Il mondo moderno non ci ha più abituati al fatto che la morte è qualcosa di normale e che bisogna essere preparati ad affrontarla. In Sicilia, le anziane signore – una volta passata una certa età – vanno a comprare loro stesse la bara e i vestiti che indosseranno. Preparano tutto, ma non lo fanno in modo triste. Sanno benissimo che un giorno dovranno andarsene e credo che il fatto di dirsi “preparo la mia morte” sia di una grande saggezza. Credo che il dibattito sull’eutanasia permetterà a tutti noi di riflettere al senso dell’idea della morte.
Svizzero di origine polacca, Lionel Baier nasce a Losanna nel 1975. A 12 anni inizia a girare dei film con degli amici e a 15 viene ingaggiato dal cinema Rex di Aubonne prima come bigliettaio e poi come aiuto proiezionista. Debutta alla regia nel 2000 con “Celui au pasteur (ma vision personnelle des choses)”, un documentario dedicato al padre, pastore nel canton Vaud.

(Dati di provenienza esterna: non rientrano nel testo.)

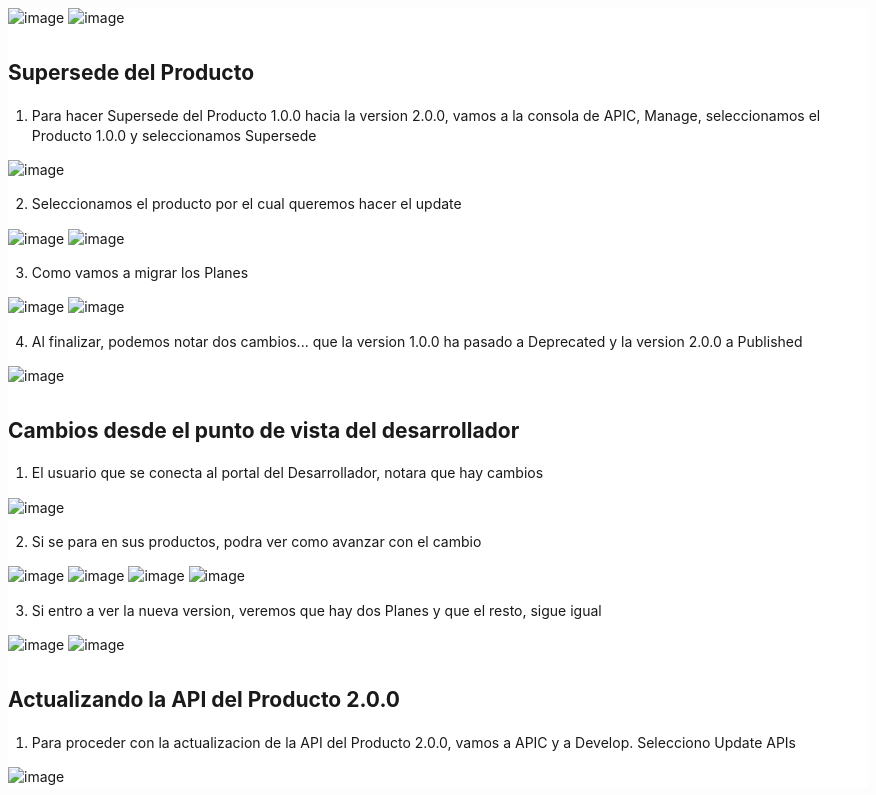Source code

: <img width="1430" height="873" alt="image" src="https://github.com/user-attachments/assets/828145c6-4f41-4709-9a89-bdcfc3c09a81" />

<img width="1430" height="873" alt="image" src="https://github.com/user-attachments/assets/32a1c044-2e64-4f04-97c9-d107e34182f8" />

Supersede del Producto
-

1) Para hacer Supersede del Producto 1.0.0 hacia la version 2.0.0, vamos a la consola de APIC, Manage, seleccionamos el Producto 1.0.0 y seleccionamos Supersede
<img width="1430" height="873" alt="image" src="https://github.com/user-attachments/assets/3ea3a8ce-e258-4fe1-9b1a-0e5c6bb939a3" />

2) Seleccionamos el producto por el cual queremos hacer el update
<img width="1430" height="873" alt="image" src="https://github.com/user-attachments/assets/4f590a47-253e-46a8-9d8d-92a36fcb1a35" />

<img width="1430" height="873" alt="image" src="https://github.com/user-attachments/assets/87f3be15-1a02-4357-9851-4ef522bef4cc" />

3) Como vamos a migrar los Planes
<img width="1430" height="873" alt="image" src="https://github.com/user-attachments/assets/0814b030-fb0c-4da1-b095-0919fad9ec32" />

<img width="1430" height="873" alt="image" src="https://github.com/user-attachments/assets/01a2f15b-61c8-4ec1-90d9-4e07d7135ad2" />

4) Al finalizar, podemos notar dos cambios... que la version 1.0.0 ha pasado a Deprecated y la version 2.0.0 a Published   
<img width="1430" height="873" alt="image" src="https://github.com/user-attachments/assets/7e7e0a3b-7e12-4ac5-9e55-9c792ea8df0c" />

Cambios desde el punto de vista del desarrollador
-

1) El usuario que se conecta al portal del Desarrollador, notara que hay cambios
<img width="1430" height="873" alt="image" src="https://github.com/user-attachments/assets/8c7265de-5d8a-4522-9ed1-50bcca9b9a3c" />

2) Si se para en sus productos, podra ver como avanzar con el cambio
<img width="1430" height="873" alt="image" src="https://github.com/user-attachments/assets/0d01445b-0ebd-493d-a6e0-eba1935cf9d2" />

<img width="1430" height="873" alt="image" src="https://github.com/user-attachments/assets/3a4a5c8b-83d5-4173-8b61-94122146a1fd" />

<img width="1430" height="873" alt="image" src="https://github.com/user-attachments/assets/ac80a187-0238-4de9-8468-98e9cc6958c3" />

<img width="1430" height="873" alt="image" src="https://github.com/user-attachments/assets/35b9bc47-f23f-4d2d-b4bd-41f32d4bd52d" />


3)  Si entro a ver la nueva version, veremos que hay dos Planes y que el resto, sigue igual
<img width="1430" height="873" alt="image" src="https://github.com/user-attachments/assets/fe4d6af1-f3c3-4c8d-aec3-b755fe631625" />

<img width="1430" height="873" alt="image" src="https://github.com/user-attachments/assets/bfb52428-6d61-4cfb-9af8-4a52206c1608" />

Actualizando la API del Producto 2.0.0
-

1) Para proceder con la actualizacion de la API del Producto 2.0.0, vamos a APIC y a Develop. Selecciono Update APIs
<img width="1430" height="873" alt="image" src="https://github.com/user-attachments/assets/cced35cf-f8d2-4672-9ea2-6663b6cf35ff" />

L’anno seguente in “La Parade (notre histoire)” segue la prima gay pride nel cattolico canton Vallese.
Con questi due documentari si fa conoscere al grande pubblico, per poi passare alla finzione con “Garçon Stupide” (2004) e “Comme des voleurs (à l’Est)” (2006), primo film della tetralogia dedicata all’Europa.
Nel 2013 esce “Les grandes ondes (à l’Ouest)”. La commedia, ambientata nel Portogallo della rivoluzione dei papaveri, è stata acclamata dalla critica francese ed è stata distribuita in Europa e in America Latina.
Nel 2009 Lionel Baier ha fondato la casa di produzione Band à part Films Collegamento esternoassieme ai cineasti Ursula Meier, Frédéric Mermoud e Jean-Stéphane Bron.
Dal 2002, è inoltre responsabile del dipartimento di cinema della Scuola cantonale d’arte di Losanna.